Okuma Metni:
''Erken seçimi ben değil, esnaf, çiftçi, emekçi istiyor''

CHP Genel Başkanı Kemal Kılıçdaroğlu, Adım Adım İktidara Projesi Tanıtım ve İlk Eğitim Toplantısı'nda konuştu.

Kılıçdaroğlu, CHP'li Enis Berberoğlu hakkında Anayasa Mahkemesi'ni hiçe sayarak verilen kararı sert sözlerle eleştirdi. Kılıçdaroğlu, verilen kararla İstanbul 14. Ağır Ceza Mahkemesi'nin topluma verdiği 5 mesajı sıraladı.

Kılıçdaroğlu, erken seçim tartışmalarına ilişkin de şunları söyledi:

"Niye seçimden korkuyorlar? Gideceklerini biliyorlar. Bu seçim Kılıçdaroğlu'nun talebi mi? diyorlar. Hayır kardeşim, bu talep Kılıçdaroğlu'nun değil, esnafın, çiftçinin, emekçinin talebidir... Evet kardeşim cesursan, ülkenin sorunlarını çözemedin"

Kılıçdaroğlu'nun konuşmasından satır başları:

Genelde CHP'ye şu eleştiri yapılır: 'CHP hiç öneri getirmiyor hep eleştiriyor'. Onlara şu soruyu sorun, hangi soruna çözüm getirmedi? Bizim siyaset tarihimizde son 10 yılda en büyük değişimi yaşayan partilerden biri CHP'dir. Her soruna yetkin kadrolarıyla çözüm üreten tek parti CHP'dir. Biz Türkiye'ye karşı en ağır sorumluluğu üstlenmesi gereken partiyiz. Çünkü biz kadrolarımızla, varolan sorunları çözme konusunda azimli kararlı ve özgüveni yüksek bir duruş sergilemek zorundayız.

Sorular ve Görevler:
(1) Kılıçdaroğlu'nun konuşmasını aktaran haberi iki cümleyle özetleyin.
(2) Kılıçdaroğlu'nun konuşmasını aktaran haberin devamını yazın.

Gösterilen Materyal:
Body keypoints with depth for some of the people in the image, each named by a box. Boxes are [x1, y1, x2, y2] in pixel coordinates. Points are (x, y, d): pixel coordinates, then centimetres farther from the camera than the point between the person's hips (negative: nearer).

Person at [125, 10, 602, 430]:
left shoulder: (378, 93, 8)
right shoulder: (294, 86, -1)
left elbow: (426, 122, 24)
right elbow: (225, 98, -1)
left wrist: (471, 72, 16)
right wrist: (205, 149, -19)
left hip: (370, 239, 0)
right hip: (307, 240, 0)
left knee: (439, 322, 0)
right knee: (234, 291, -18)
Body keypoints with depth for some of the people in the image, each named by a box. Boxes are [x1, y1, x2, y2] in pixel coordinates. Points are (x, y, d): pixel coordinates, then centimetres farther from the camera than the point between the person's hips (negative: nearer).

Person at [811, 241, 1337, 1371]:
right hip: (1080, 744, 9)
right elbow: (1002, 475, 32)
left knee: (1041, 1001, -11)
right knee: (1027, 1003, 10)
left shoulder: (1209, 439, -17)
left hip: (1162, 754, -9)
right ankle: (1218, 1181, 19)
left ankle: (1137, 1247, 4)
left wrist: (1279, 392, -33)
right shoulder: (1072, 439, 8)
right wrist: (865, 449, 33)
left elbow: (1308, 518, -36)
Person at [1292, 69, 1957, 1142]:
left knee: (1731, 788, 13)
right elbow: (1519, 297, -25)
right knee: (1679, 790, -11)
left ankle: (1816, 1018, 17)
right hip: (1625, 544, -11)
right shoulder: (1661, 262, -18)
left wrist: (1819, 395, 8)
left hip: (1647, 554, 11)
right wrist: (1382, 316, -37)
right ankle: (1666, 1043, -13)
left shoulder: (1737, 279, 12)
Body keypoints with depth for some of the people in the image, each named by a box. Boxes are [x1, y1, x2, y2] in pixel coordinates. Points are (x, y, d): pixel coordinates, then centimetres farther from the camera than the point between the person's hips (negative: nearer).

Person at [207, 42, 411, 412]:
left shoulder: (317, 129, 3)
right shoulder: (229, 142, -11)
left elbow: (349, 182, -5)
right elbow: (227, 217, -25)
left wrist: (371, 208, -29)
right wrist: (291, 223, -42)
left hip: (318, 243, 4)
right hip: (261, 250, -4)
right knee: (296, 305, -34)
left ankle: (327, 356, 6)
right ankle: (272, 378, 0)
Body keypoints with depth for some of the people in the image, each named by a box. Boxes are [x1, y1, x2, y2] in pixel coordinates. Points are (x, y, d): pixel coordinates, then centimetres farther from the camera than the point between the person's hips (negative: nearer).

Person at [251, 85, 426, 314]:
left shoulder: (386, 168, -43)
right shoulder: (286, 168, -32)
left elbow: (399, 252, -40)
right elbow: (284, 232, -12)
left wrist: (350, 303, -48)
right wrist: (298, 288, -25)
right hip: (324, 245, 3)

Alıştırma Yanıtları:
(1) CHP Genel Başkanı Kemal Kılıçdaroğlu, Adım Adım İktidara Projesi Tanıtım ve İlk Eğitim Toplantısı'nda, Enis Berberoğlu hakkında Anayasa Mahkemesi'ni hiçe sayarak verilen kararı sert sözlerle eleştirdi. Erken seçim talebinin kendisinin değil esnafın, çiftçinin ve emekçinin talebi olduğunu söyleyen Kılıçdaroğlu, CHP'nin son 10 yılda en büyük değişimi yaşayan partilerden biri olduğunu ve her soruna yetkin kadrolarıyla çözüm üreten tek parti olduğunu savundu.

(2)
İKİNCİ YÜZYILA ÇAĞRI BEYANNAMESİ

İkinci yüzyıla çağrı beyannamesinin önce felsefesini çok iyi bilmek gerekiyor. Bitirdiğimiz bir yüzyıl, ikinci yüzyılın başlangıcında 5 temel sorunla 83 milyonu karşı karşıya bıraktı. Geçmişten ders çıkaramazsanız sağlıklı bir gelecek inşa edemezsiniz. Bu çağrı beyannamesi Türkiye'de hiçbir toplumsal sınıfı dışlamayan beyannamedir. Bir CHP beyannamesinin ötesinde Türkiye'yi ikinci yüzyıla güçlü bir şekilde sokacak, güçlü bir Türkiye inşa edecek, birlikteliği koruyacak bir söylemdir. İnanç, etnik kimlik üzerine siyaset tarihin tozlu raflarında kalmak zorundadır. Kutuplaşan bir Türkiye bize göz diken egemen güçlerin arzu ettiği bir Türkiye'dir.

Bu beyanname, birlikte yaşama iradesini en güçlü şekilde ortaya koyan bir metindir. Farklılıklarımızı zenginlik görüp bu zenginliği büyütme iradesini ortaya koyan bir beyannamedir. Bu beyanname Türkiye'yi çağdaş uygarlığa ulaştıracak yol haritasıdır.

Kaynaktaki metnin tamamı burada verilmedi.